There were flashes of brilliance: Dale Hunter clinching the series for the Caps, after D.C. trailed the Flyers 3-games-to-1, with an incredible overtime goal in Game 7 in 1988; the run to the conference final in 1989, when the Druce was Loose to knock out the vaulted Rangers and pushing the Caps further than they had ever gone before; the run to the Stanley Cup final in 1998 against Detroit, when all of the pieces just seemed to fall into place until Esa Tikkanen deked Chris Osgood but slid the puck wide of the empty net in Game 2.

The fan base was loyal and motivated—sure, it wasn’t Toronto or Boston or even St. Louis, but surely D.C. was a better stop than, say, a dying Minnesota North Stars franchise, the remote village of Quebec City (to non-francophones, anyway) or Hartford, the insurance capital of America.

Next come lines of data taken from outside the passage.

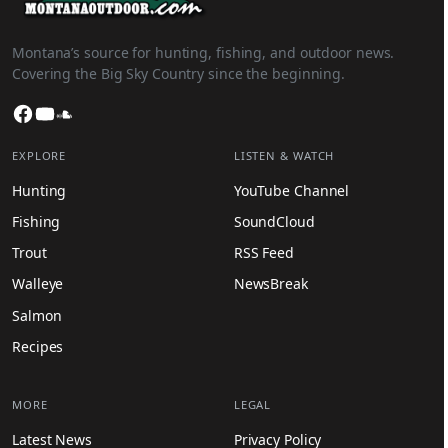
Montana’s source for hunting, fishing, and outdoor news.
Covering the Big Sky Country since the beginning.
Facebook
YouTube
SoundCloud
EXPLORE
LISTEN & WATCH
Hunting
YouTube Channel
Fishing
SoundCloud
Trout
RSS Feed
Walleye
NewsBreak
Salmon
Recipes
MORE
LEGAL
Latest News
Privacy Policy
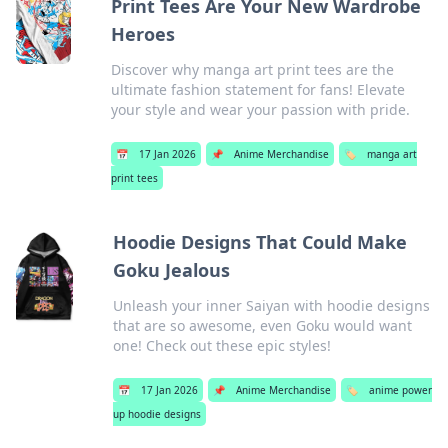
Print Tees Are Your New Wardrobe
Heroes
Discover why manga art print tees are the
ultimate fashion statement for fans! Elevate
your style and wear your passion with pride.
📅
17 Jan 2026
📌
Anime Merchandise
🏷️
manga art
print tees
Hoodie Designs That Could Make
Goku Jealous
Unleash your inner Saiyan with hoodie designs
that are so awesome, even Goku would want
one! Check out these epic styles!
📅
17 Jan 2026
📌
Anime Merchandise
🏷️
anime power
up hoodie designs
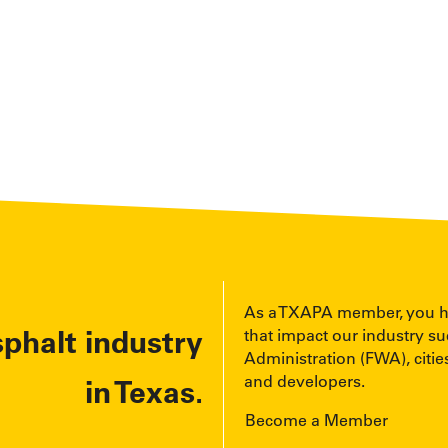
As a TXAPA member, you have
sphalt industry
that impact our industry s
Administration (FWA), cities
and developers.
in Texas.
Become a Member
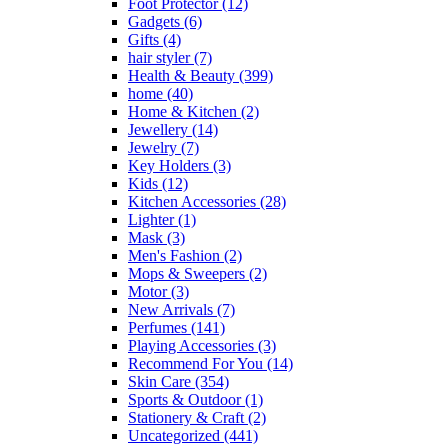
Foot Protector
(12)
on
Gadgets
(6)
the
Gifts
(4)
product
hair styler
(7)
page
Health & Beauty
(399)
home
(40)
Home & Kitchen
(2)
Jewellery
(14)
Jewelry
(7)
Key Holders
(3)
Kids
(12)
Kitchen Accessories
(28)
Lighter
(1)
Mask
(3)
Men's Fashion
(2)
Mops & Sweepers
(2)
Motor
(3)
New Arrivals
(7)
Perfumes
(141)
Playing Accessories
(3)
Recommend For You
(14)
Skin Care
(354)
Sports & Outdoor
(1)
Stationery & Craft
(2)
Uncategorized
(441)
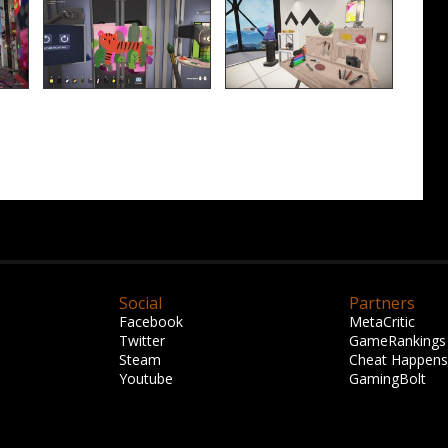
Social
Partners
Facebook
MetaCritic
Twitter
GameRankings
Steam
Cheat Happens
Youtube
GamingBolt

What would have happened if just one of those big-name stars gave Washington a chance?

And then it happened.  A bona fide superstar gave D.C. and the Capitals that chance: Alexander Ovechkin.  In a now-infamous article, The Hockey News suggested at the start of the 2007-08 campaign that the Capitals should trade Ovechkin and rebuild with depth instead of relying on one star.  Traditional theory held that Ovie needed out of D.C. to start building his legacy.  Instead, Ovie bunked tradition and signed a 13-year, $124 million deal to essentially pledge his entire career to Washington.  That signature single-handedly put D.C. on the proverbial hockey map.  Who wouldn’t want to play with the game’s most exciting star?

Capitals fans know this part of the story already: Building sells out—perpetually; Caps make the playoffs—perpetually; Caps become the darlings of the league and the city, and NBC’s Al Michaels notes on Sunday Night Football that there are more Capitals jerseys than Redskins jerseys in the stands at FedEx Field.

And now this: Jason Arnott waives his no-trade clause at last year’s trade deadline—for one team.  Tomas Vokoun takes a 76.6% paycut to play in D.C.

I still have to pinch myself just thinking about it.